WHAT YOU HAVE TO DO: Write the entries out in full, matching them exactly.

Stored items:
┌──

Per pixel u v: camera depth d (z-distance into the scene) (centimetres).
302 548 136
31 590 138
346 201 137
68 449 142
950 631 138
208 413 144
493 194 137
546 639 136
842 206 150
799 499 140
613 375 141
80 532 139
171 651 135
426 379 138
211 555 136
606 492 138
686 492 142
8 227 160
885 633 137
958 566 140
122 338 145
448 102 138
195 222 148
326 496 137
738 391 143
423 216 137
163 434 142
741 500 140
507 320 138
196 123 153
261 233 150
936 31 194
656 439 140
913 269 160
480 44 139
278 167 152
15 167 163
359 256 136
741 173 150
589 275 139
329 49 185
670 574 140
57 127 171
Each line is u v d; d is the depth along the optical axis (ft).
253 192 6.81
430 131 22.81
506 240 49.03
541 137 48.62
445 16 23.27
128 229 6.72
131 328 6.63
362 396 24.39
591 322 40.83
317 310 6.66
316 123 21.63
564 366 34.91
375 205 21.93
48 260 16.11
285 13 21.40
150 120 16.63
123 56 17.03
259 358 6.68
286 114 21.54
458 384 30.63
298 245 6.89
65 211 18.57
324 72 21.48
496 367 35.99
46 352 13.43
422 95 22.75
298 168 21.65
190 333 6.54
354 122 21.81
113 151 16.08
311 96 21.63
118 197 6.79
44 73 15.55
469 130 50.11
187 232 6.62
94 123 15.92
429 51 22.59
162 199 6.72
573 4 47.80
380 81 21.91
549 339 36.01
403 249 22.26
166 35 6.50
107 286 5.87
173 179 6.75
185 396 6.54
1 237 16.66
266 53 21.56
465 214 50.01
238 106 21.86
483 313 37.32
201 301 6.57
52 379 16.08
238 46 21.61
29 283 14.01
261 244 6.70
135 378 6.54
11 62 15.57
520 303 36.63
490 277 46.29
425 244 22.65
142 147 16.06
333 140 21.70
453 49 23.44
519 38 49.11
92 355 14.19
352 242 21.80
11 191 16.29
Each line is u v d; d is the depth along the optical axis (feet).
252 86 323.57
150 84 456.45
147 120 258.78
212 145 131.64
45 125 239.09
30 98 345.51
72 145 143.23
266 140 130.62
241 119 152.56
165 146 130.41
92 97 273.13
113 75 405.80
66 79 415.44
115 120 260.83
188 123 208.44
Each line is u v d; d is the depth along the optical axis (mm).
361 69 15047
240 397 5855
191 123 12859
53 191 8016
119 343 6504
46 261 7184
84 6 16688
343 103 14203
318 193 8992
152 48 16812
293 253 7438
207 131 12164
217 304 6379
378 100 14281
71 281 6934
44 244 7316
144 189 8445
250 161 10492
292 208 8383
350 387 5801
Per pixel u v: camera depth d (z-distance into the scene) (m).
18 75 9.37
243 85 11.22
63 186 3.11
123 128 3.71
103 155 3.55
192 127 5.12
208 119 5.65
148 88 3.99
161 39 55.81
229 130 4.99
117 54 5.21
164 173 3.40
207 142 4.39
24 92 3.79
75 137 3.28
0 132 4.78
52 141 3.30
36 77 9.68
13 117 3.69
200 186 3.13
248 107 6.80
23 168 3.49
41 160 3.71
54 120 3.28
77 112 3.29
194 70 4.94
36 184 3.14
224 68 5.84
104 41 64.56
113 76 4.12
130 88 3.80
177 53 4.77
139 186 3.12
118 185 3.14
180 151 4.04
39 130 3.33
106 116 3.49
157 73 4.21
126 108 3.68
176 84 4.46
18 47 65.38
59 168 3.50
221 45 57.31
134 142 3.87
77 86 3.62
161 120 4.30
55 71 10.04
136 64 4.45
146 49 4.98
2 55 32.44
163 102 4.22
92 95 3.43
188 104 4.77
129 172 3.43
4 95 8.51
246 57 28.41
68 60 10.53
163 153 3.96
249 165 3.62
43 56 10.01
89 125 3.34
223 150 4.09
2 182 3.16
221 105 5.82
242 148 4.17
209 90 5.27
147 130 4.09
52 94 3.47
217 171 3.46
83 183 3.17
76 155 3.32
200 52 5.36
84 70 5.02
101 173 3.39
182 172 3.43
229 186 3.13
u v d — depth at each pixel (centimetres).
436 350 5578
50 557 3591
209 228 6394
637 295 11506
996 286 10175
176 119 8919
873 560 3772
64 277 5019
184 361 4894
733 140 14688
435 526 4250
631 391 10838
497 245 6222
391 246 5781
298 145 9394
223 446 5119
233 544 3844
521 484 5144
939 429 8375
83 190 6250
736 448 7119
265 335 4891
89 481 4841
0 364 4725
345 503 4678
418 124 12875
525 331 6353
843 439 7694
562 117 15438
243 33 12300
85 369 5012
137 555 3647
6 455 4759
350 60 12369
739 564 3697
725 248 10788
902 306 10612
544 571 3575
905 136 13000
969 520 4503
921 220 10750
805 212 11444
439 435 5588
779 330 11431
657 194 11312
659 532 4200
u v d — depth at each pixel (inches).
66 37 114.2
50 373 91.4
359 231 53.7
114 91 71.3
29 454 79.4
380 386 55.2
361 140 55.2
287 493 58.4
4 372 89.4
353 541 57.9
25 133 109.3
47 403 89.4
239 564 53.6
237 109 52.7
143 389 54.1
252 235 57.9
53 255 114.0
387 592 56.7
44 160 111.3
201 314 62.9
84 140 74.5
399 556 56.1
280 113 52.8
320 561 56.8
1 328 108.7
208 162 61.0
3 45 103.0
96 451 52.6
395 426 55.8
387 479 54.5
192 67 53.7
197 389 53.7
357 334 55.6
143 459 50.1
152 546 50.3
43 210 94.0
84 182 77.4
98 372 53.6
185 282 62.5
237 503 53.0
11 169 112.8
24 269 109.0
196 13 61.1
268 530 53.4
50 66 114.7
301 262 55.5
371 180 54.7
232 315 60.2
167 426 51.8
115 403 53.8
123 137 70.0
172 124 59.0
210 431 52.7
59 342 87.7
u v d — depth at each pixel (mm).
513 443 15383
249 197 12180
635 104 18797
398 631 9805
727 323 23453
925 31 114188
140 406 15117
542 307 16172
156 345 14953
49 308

└──

EXPECTED ANSWER:
Per pixel u v: camera depth d (z-distance into the scene) (centimetres).
302 548 136
31 590 138
346 201 137
68 449 142
950 631 138
208 413 144
493 194 137
546 639 136
842 206 150
799 499 140
613 375 141
80 532 139
171 651 135
426 379 138
211 555 136
606 492 138
686 492 142
8 227 160
885 633 137
958 566 140
122 338 145
448 102 138
195 222 148
326 496 137
738 391 143
423 216 137
163 434 142
741 500 140
507 320 138
196 123 153
261 233 150
936 31 194
656 439 140
913 269 160
480 44 139
278 167 152
15 167 163
359 256 136
741 173 150
589 275 139
329 49 185
670 574 140
57 127 171
Each line is u v d; d is the depth along the optical axis (ft).
253 192 6.81
430 131 22.81
506 240 49.03
541 137 48.62
445 16 23.27
128 229 6.72
131 328 6.63
362 396 24.39
591 322 40.83
317 310 6.66
316 123 21.63
564 366 34.91
375 205 21.93
48 260 16.11
285 13 21.40
150 120 16.63
123 56 17.03
259 358 6.68
286 114 21.54
458 384 30.63
298 245 6.89
65 211 18.57
324 72 21.48
496 367 35.99
46 352 13.43
422 95 22.75
298 168 21.65
190 333 6.54
354 122 21.81
113 151 16.08
311 96 21.63
118 197 6.79
44 73 15.55
469 130 50.11
187 232 6.62
94 123 15.92
429 51 22.59
162 199 6.72
573 4 47.80
380 81 21.91
549 339 36.01
403 249 22.26
166 35 6.50
107 286 5.87
173 179 6.75
185 396 6.54
1 237 16.66
266 53 21.56
465 214 50.01
238 106 21.86
483 313 37.32
201 301 6.57
52 379 16.08
238 46 21.61
29 283 14.01
261 244 6.70
135 378 6.54
11 62 15.57
520 303 36.63
490 277 46.29
425 244 22.65
142 147 16.06
333 140 21.70
453 49 23.44
519 38 49.11
92 355 14.19
352 242 21.80
11 191 16.29
Each line is u v d; d is the depth along the optical axis (feet).
252 86 323.57
150 84 456.45
147 120 258.78
212 145 131.64
45 125 239.09
30 98 345.51
72 145 143.23
266 140 130.62
241 119 152.56
165 146 130.41
92 97 273.13
113 75 405.80
66 79 415.44
115 120 260.83
188 123 208.44
Each line is u v d; d is the depth along the optical axis (mm).
361 69 15047
240 397 5855
191 123 12859
53 191 8016
119 343 6504
46 261 7184
84 6 16688
343 103 14203
318 193 8992
152 48 16812
293 253 7438
207 131 12164
217 304 6379
378 100 14281
71 281 6934
44 244 7316
144 189 8445
250 161 10492
292 208 8383
350 387 5801
Per pixel u v: camera depth d (z-distance into the scene) (m).
18 75 9.37
243 85 11.22
63 186 3.11
123 128 3.71
103 155 3.55
192 127 5.12
208 119 5.65
148 88 3.99
161 39 55.81
229 130 4.99
117 54 5.21
164 173 3.40
207 142 4.39
24 92 3.79
75 137 3.28
0 132 4.78
52 141 3.30
36 77 9.68
13 117 3.69
200 186 3.13
248 107 6.80
23 168 3.49
41 160 3.71
54 120 3.28
77 112 3.29
194 70 4.94
36 184 3.14
224 68 5.84
104 41 64.56
113 76 4.12
130 88 3.80
177 53 4.77
139 186 3.12
118 185 3.14
180 151 4.04
39 130 3.33
106 116 3.49
157 73 4.21
126 108 3.68
176 84 4.46
18 47 65.38
59 168 3.50
221 45 57.31
134 142 3.87
77 86 3.62
161 120 4.30
55 71 10.04
136 64 4.45
146 49 4.98
2 55 32.44
163 102 4.22
92 95 3.43
188 104 4.77
129 172 3.43
4 95 8.51
246 57 28.41
68 60 10.53
163 153 3.96
249 165 3.62
43 56 10.01
89 125 3.34
223 150 4.09
2 182 3.16
221 105 5.82
242 148 4.17
209 90 5.27
147 130 4.09
52 94 3.47
217 171 3.46
83 183 3.17
76 155 3.32
200 52 5.36
84 70 5.02
101 173 3.39
182 172 3.43
229 186 3.13
u v d — depth at each pixel (centimetres).
436 350 5578
50 557 3591
209 228 6394
637 295 11506
996 286 10175
176 119 8919
873 560 3772
64 277 5019
184 361 4894
733 140 14688
435 526 4250
631 391 10838
497 245 6222
391 246 5781
298 145 9394
223 446 5119
233 544 3844
521 484 5144
939 429 8375
83 190 6250
736 448 7119
265 335 4891
89 481 4841
0 364 4725
345 503 4678
418 124 12875
525 331 6353
843 439 7694
562 117 15438
243 33 12300
85 369 5012
137 555 3647
6 455 4759
350 60 12369
739 564 3697
725 248 10788
902 306 10612
544 571 3575
905 136 13000
969 520 4503
921 220 10750
805 212 11444
439 435 5588
779 330 11431
657 194 11312
659 532 4200
u v d — depth at each pixel (inches).
66 37 114.2
50 373 91.4
359 231 53.7
114 91 71.3
29 454 79.4
380 386 55.2
361 140 55.2
287 493 58.4
4 372 89.4
353 541 57.9
25 133 109.3
47 403 89.4
239 564 53.6
237 109 52.7
143 389 54.1
252 235 57.9
53 255 114.0
387 592 56.7
44 160 111.3
201 314 62.9
84 140 74.5
399 556 56.1
280 113 52.8
320 561 56.8
1 328 108.7
208 162 61.0
3 45 103.0
96 451 52.6
395 426 55.8
387 479 54.5
192 67 53.7
197 389 53.7
357 334 55.6
143 459 50.1
152 546 50.3
43 210 94.0
84 182 77.4
98 372 53.6
185 282 62.5
237 503 53.0
11 169 112.8
24 269 109.0
196 13 61.1
268 530 53.4
50 66 114.7
301 262 55.5
371 180 54.7
232 315 60.2
167 426 51.8
115 403 53.8
123 137 70.0
172 124 59.0
210 431 52.7
59 342 87.7
u v d — depth at each pixel (mm).
513 443 15383
249 197 12180
635 104 18797
398 631 9805
727 323 23453
925 31 114188
140 406 15117
542 307 16172
156 345 14953
49 308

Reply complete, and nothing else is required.